Data for analysis Block Start

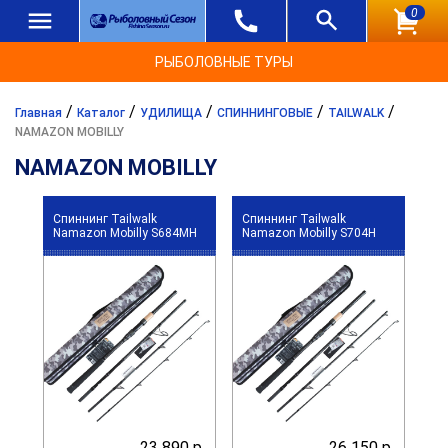
0
РЫБОЛОВНЫЕ ТУРЫ
/
/
/
/
/
Главная
Каталог
УДИЛИЩА
СПИННИНГОВЫЕ
TAILWALK
NAMAZON MOBILLY
NAMAZON MOBILLY
Спиннинг Tailwalk
Спиннинг Tailwalk
Namazon Mobilly S684MH
Namazon Mobilly S704H
23 890 р.
26 150 р.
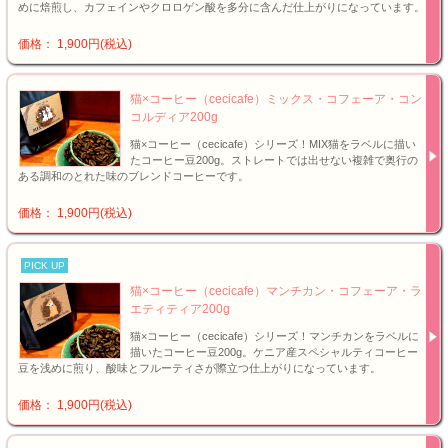
めに焙煎し、カフェインやクロロゲン酸を多分に含んだ仕上がりになっています。
価格： 1,900円(税込)
猫×コーヒー（cecicafe）ミックス・コフェーア・コン
コルディア200g
猫×コーヒー（cecicafe）シリーズ！MIX猫をラベルに描い
たコーヒー豆200g。ストレートでは出せない複雑で奥行の
ある調和のとれた味のブレンドコーヒーです。
価格： 1,900円(税込)
PICK UP
猫×コーヒー（cecicafe）マンチカン・コフェーア・ラ
エティティア200g
猫×コーヒー（cecicafe）シリーズ！マンチカンをラベルに
描いたコーヒー豆200g。ケニア産スペシャルティコーヒー
豆を浅めに煎り、酸味とフルーティさが際立つ仕上がりになっています。
価格： 1,900円(税込)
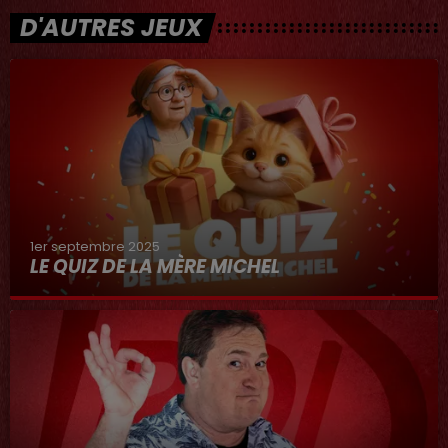
D'AUTRES JEUX
1er septembre 2025
LE QUIZ DE LA MÈRE MICHEL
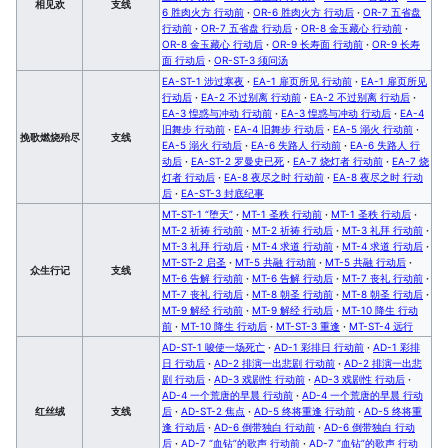
相见欢
支线
6 胜肉火方 行动前
·
OR-6 胜肉火方 行动后
·
OR-7 五省盘
行动前
·
OR-7 五省盘 行动后
·
OR-8 金玉藏心 行动前
·
OR-8 金玉藏心 行动后
·
OR-9 长寿面 行动前
·
OR-9 长寿
面 行动后
·
OR-ST-3 须问汤
EA-ST-1 涉过寒夜
·
EA-1 扉页所见 行动前
·
EA-1 扉页所见
行动后
·
EA-2 不过别离 行动前
·
EA-2 不过别离 行动后
·
EA-3 惶惑与冲动 行动前
·
EA-3 惶惑与冲动 行动后
·
EA-4
旧舞步 行动前
·
EA-4 旧舞步 行动后
·
EA-5 溺火 行动前
·
挽歌燃烧殆尽
支线
EA-5 溺火 行动后
·
EA-6 失路人 行动前
·
EA-6 失路人 行
动后
·
EA-ST-2 罗曼史已死
·
EA-7 烧灯者 行动前
·
EA-7 烧
灯者 行动后
·
EA-8 夜尽之时 行动前
·
EA-8 夜尽之时 行动
后
·
EA-ST-3 封底纪事
MT-ST-1 “堕天”
·
MT-1 圣秩 行动前
·
MT-1 圣秩 行动后
·
MT-2 祈祷 行动前
·
MT-2 祈祷 行动后
·
MT-3 礼拜 行动前
·
MT-3 礼拜 行动后
·
MT-4 求道 行动前
·
MT-4 求道 行动后
·
MT-ST-2 启圣
·
MT-5 共融 行动前
·
MT-5 共融 行动后
·
众生行记
支线
MT-6 告解 行动前
·
MT-6 告解 行动后
·
MT-7 丧礼 行动前
·
MT-7 丧礼 行动后
·
MT-8 朝圣 行动前
·
MT-8 朝圣 行动后
·
MT-9 解经 行动前
·
MT-9 解经 行动后
·
MT-10 降生 行动
前
·
MT-10 降生 行动后
·
MT-ST-3 重逢
·
MT-ST-4 远行
AD-ST-1 唆使一场死亡
·
AD-1 彩排日 行动前
·
AD-1 彩排
日 行动后
·
AD-2 排演一出悲剧 行动前
·
AD-2 排演一出悲
剧 行动后
·
AD-3 戏剧性 行动前
·
AD-3 戏剧性 行动后
·
AD-4 一个荒唐的早晨 行动前
·
AD-4 一个荒唐的早晨 行动
红丝绒
支线
后
·
AD-ST-2 焦点
·
AD-5 终将重逢 行动前
·
AD-5 终将重
逢 行动后
·
AD-6 倒带独白 行动前
·
AD-6 倒带独白 行动
后
·
AD-7 “血钻”的歌声 行动前
·
AD-7 “血钻”的歌声 行动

Data for analysis Block End

## Try it:
Retype all the data exactly. Omit pictures.

## Answer area:
0
РЫБОЛОВНЫЕ ТУРЫ
/
/
/
/
/
Главная
Каталог
УДИЛИЩА
СПИННИНГОВЫЕ
TAILWALK
NAMAZON MOBILLY
NAMAZON MOBILLY
Спиннинг Tailwalk
Спиннинг Tailwalk
Namazon Mobilly S684MH
Namazon Mobilly S704H
23 890 р.
26 150 р.
めに焙煎し、カフェインやクロロゲン酸を多分に含んだ仕上がりになっています。
価格： 1,900円(税込)
猫×コーヒー（cecicafe）ミックス・コフェーア・コン
コルディア200g
猫×コーヒー（cecicafe）シリーズ！MIX猫をラベルに描い
たコーヒー豆200g。ストレートでは出せない複雑で奥行の
ある調和のとれた味のブレンドコーヒーです。
価格： 1,900円(税込)
PICK UP
猫×コーヒー（cecicafe）マンチカン・コフェーア・ラ
エティティア200g
猫×コーヒー（cecicafe）シリーズ！マンチカンをラベルに
描いたコーヒー豆200g。ケニア産スペシャルティコーヒー
豆を浅めに煎り、酸味とフルーティさが際立つ仕上がりになっています。
価格： 1,900円(税込)
D'AUTRES JEUX
1er septembre 2025
LE QUIZ DE LA MÈRE MICHEL
相见欢
支线
6 胜肉火方 行动前
·
OR-6 胜肉火方 行动后
·
OR-7 五省盘
行动前
·
OR-7 五省盘 行动后
·
OR-8 金玉藏心 行动前
·
OR-8 金玉藏心 行动后
·
OR-9 长寿面 行动前
·
OR-9 长寿
面 行动后
·
OR-ST-3 须问汤
EA-ST-1 涉过寒夜
·
EA-1 扉页所见 行动前
·
EA-1 扉页所见
行动后
·
EA-2 不过别离 行动前
·
EA-2 不过别离 行动后
·
EA-3 惶惑与冲动 行动前
·
EA-3 惶惑与冲动 行动后
·
EA-4
旧舞步 行动前
·
EA-4 旧舞步 行动后
·
EA-5 溺火 行动前
·
挽歌燃烧殆尽
支线
EA-5 溺火 行动后
·
EA-6 失路人 行动前
·
EA-6 失路人 行
动后
·
EA-ST-2 罗曼史已死
·
EA-7 烧灯者 行动前
·
EA-7 烧
灯者 行动后
·
EA-8 夜尽之时 行动前
·
EA-8 夜尽之时 行动
后
·
EA-ST-3 封底纪事
MT-ST-1 “堕天”
·
MT-1 圣秩 行动前
·
MT-1 圣秩 行动后
·
MT-2 祈祷 行动前
·
MT-2 祈祷 行动后
·
MT-3 礼拜 行动前
·
MT-3 礼拜 行动后
·
MT-4 求道 行动前
·
MT-4 求道 行动后
·
MT-ST-2 启圣
·
MT-5 共融 行动前
·
MT-5 共融 行动后
·
众生行记
支线
MT-6 告解 行动前
·
MT-6 告解 行动后
·
MT-7 丧礼 行动前
·
MT-7 丧礼 行动后
·
MT-8 朝圣 行动前
·
MT-8 朝圣 行动后
·
MT-9 解经 行动前
·
MT-9 解经 行动后
·
MT-10 降生 行动
前
·
MT-10 降生 行动后
·
MT-ST-3 重逢
·
MT-ST-4 远行
AD-ST-1 唆使一场死亡
·
AD-1 彩排日 行动前
·
AD-1 彩排
日 行动后
·
AD-2 排演一出悲剧 行动前
·
AD-2 排演一出悲
剧 行动后
·
AD-3 戏剧性 行动前
·
AD-3 戏剧性 行动后
·
AD-4 一个荒唐的早晨 行动前
·
AD-4 一个荒唐的早晨 行动
红丝绒
支线
后
·
AD-ST-2 焦点
·
AD-5 终将重逢 行动前
·
AD-5 终将重
逢 行动后
·
AD-6 倒带独白 行动前
·
AD-6 倒带独白 行动
后
·
AD-7 “血钻”的歌声 行动前
·
AD-7 “血钻”的歌声 行动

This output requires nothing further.